• HOW TO COMPLETE THIS TASK: Retype the whole of the data exactly.

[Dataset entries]
'''

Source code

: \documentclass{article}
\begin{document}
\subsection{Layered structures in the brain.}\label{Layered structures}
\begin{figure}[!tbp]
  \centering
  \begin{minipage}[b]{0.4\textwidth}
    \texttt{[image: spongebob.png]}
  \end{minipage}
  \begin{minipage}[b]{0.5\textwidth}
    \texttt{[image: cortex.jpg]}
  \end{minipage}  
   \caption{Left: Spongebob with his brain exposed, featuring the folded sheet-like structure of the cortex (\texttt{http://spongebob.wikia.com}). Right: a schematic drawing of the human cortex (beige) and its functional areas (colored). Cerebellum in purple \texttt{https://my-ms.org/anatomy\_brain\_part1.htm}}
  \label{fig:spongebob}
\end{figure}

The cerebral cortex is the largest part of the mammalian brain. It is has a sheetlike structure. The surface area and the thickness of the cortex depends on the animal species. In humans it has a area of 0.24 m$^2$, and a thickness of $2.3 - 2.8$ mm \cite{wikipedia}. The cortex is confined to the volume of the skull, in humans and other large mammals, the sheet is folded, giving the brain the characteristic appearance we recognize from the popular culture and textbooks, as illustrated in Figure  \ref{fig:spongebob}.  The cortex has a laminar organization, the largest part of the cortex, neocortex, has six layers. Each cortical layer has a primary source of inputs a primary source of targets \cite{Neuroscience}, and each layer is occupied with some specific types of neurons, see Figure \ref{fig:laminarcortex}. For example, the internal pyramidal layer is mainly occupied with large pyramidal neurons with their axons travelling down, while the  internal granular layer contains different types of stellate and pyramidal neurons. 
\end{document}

'''

• WRITTEN REPLY:
Source code

: \documentclass{article}
\begin{document}
\subsection{Layered structures in the brain.}\label{Layered structures}
\begin{figure}[!tbp]
  \centering
  \begin{minipage}[b]{0.4\textwidth}
    \texttt{[image: spongebob.png]}
  \end{minipage}
  \begin{minipage}[b]{0.5\textwidth}
    \texttt{[image: cortex.jpg]}
  \end{minipage}  
   \caption{Left: Spongebob with his brain exposed, featuring the folded sheet-like structure of the cortex (\texttt{http://spongebob.wikia.com}). Right: a schematic drawing of the human cortex (beige) and its functional areas (colored). Cerebellum in purple \texttt{https://my-ms.org/anatomy\_brain\_part1.htm}}
  \label{fig:spongebob}
\end{figure}

The cerebral cortex is the largest part of the mammalian brain. It is has a sheetlike structure. The surface area and the thickness of the cortex depends on the animal species. In humans it has a area of 0.24 m$^2$, and a thickness of $2.3 - 2.8$ mm \cite{wikipedia}. The cortex is confined to the volume of the skull, in humans and other large mammals, the sheet is folded, giving the brain the characteristic appearance we recognize from the popular culture and textbooks, as illustrated in Figure  \ref{fig:spongebob}.  The cortex has a laminar organization, the largest part of the cortex, neocortex, has six layers. Each cortical layer has a primary source of inputs a primary source of targets \cite{Neuroscience}, and each layer is occupied with some specific types of neurons, see Figure \ref{fig:laminarcortex}. For example, the internal pyramidal layer is mainly occupied with large pyramidal neurons with their axons travelling down, while the  internal granular layer contains different types of stellate and pyramidal neurons. 
\end{document}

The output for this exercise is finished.